Nos disculpamos tanto (ojo con esta palabrita también), que se diría que en vez de relaciones afectivas basadas en la cooperación y el respeto tenemos un entramado de deudas, culpas y expectativas inasumibles sobre el tiempo y las posibilidades reales de acción que se nos  dejan en la vida.

Como resultado, nos pasamos el día oyendo y leyendo de nuestrås allegadås y conocidås que no les tengamos en cuenta que no hayan hecho lo que se esperaba de ellås. Pero, ¿qué se esperaba? ¿Quién lo había decidido? ¿Era realista? Por otro lado, soportamos cientos de agresiones normalizadas por las que nadie nunca nos pide perdón: la omnipresente publicidad, los discursos racistas, el sexismo contra la infancia, etc.

Esto va tomando cara: o sea, hay un paradigma de relación reinante (de ma/padre, de hermanå, de amigå, de compañerå activista, de participante en un grupo…) que está socialmente aceptado pero que generalmente sentimos que no logramos alcanzar, de ahí que humildemente pidamos todo el tiempo que, aun así, nos quieran un poquito y no nos dejen de lado. Qué fatiga.

Propongo un poquito de empoderamiento para el fin de semana, en tres sabores distintos. Por un lado, el empoderamiento lingüístico: apuntemos las veces en que decimos «perdón» o «lo siento» durante unos días y pensemos con qué «deuda» queríamos que nos hiciesen la vista gorda en cada caso.  ¿Qué estereotipos de relación  encontramos? ¿Pueden rastrearse, de dónde vienen? ¿Y si hablamos con la otra persona y tratamos de establecer una relación genuina, nuestra, tejida con tiras de pijama viejo, sin expectativas ajenas que nos pican y molestan?

Tras el análisis, el ejercicio práctico: se propone usar «gracias» por lo que nos dan en lugar de «perdón» por lo que nos tomamos. O quizás, si de verdad herimos, sería mejor hablar de nuestros sentimientos en lugar de usar frías fórmulas jurídicas romanas.
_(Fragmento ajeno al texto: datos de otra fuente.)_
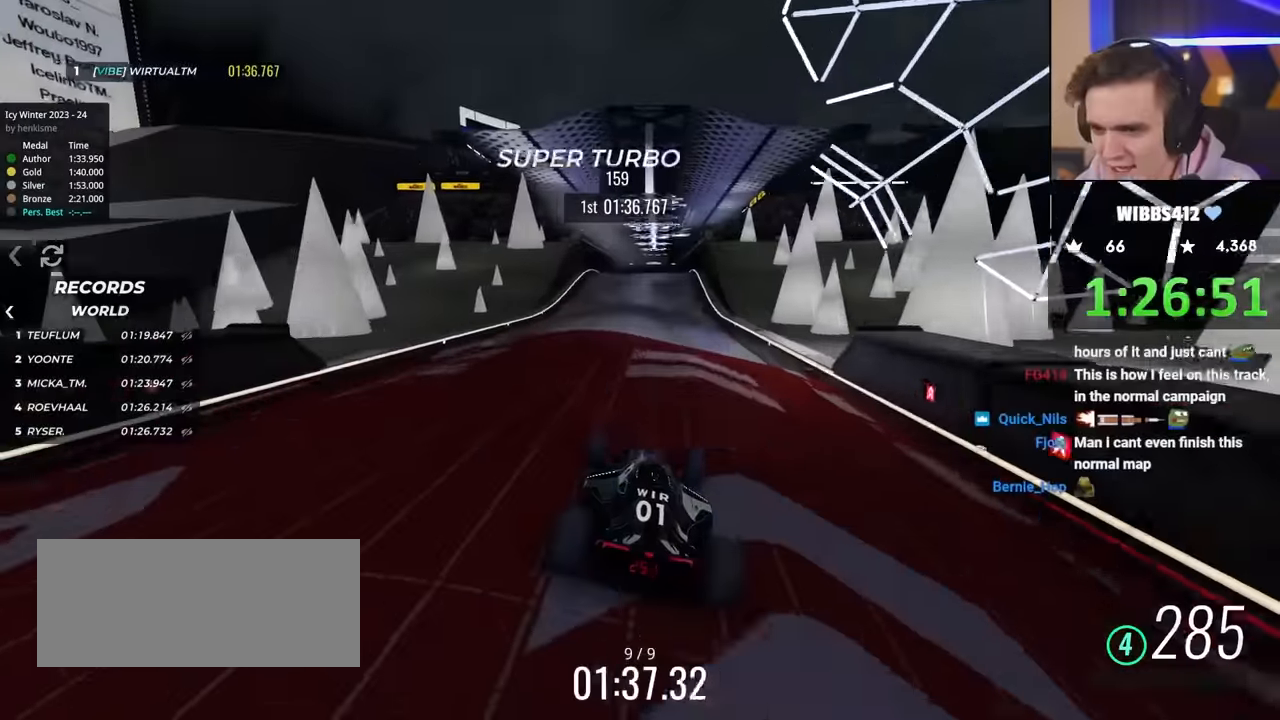
{"keys": ["up"], "events": [[100, "left", "down"], [150, "left", "up"]]}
Por ejemplo: me duele haberte hecho daño.

Después, el empoderamiento moral. ¿Por qué sentirme mal por realidades que escapan a mi control? ¿Por qué engañarme y engañar sobre mis posibilidades auténticas de manipulación del entorno? ¿Y no será que si me disculpo por mis circunstancias estoy de algún modo privatizando la culpa cuando, probablemente, la causa sea colectiva y solo se convierte en culpa cuando (me) intento convencer de que dependen de mí?

(Interesante pensar, desde este punto de vista, cómo la doctrina católica construye la moral de esclavås  -justo en la zona cero de la dignidad humana- a través de este resorte del perdón que debe ser otorgado, previa penitencia, por un magnánimo acreedor a toda aquella criatura que ose existir en sus dominios.)

Personita ya baila, anda, explora e interactúa constantemente. Por eso, yo ya no tengo tiempo para casi nada más que no sea acogerla, cuidarla, cuidarnos. Adiós a internet, telarañas en los emails, descuido a las amistades que estan lejos, tantos proyectos. Pero será solo un tiempo, pronto cambiarán las cosas. Tras una primera etapa de sentirme mal por estar presente para Atreyu pero ausente para el resto del mundo, he comprendido que no debo absorber en forma de responsabilidad y derrota lo que no es sino consecuencia natural  del decurso del proyecto-cría y no hay que sentirse mal por ello. Con un bebé de en torno al año, en mi experiencia, no se puede materialmente hacer muchas de las cosas que hoy día consideramos esperables e incluso imprescindibles respecto a la interconexión social. Y es que también tiene que saberse, para que no lo tengamos que llevar (también) a cuestas y sin ayuda.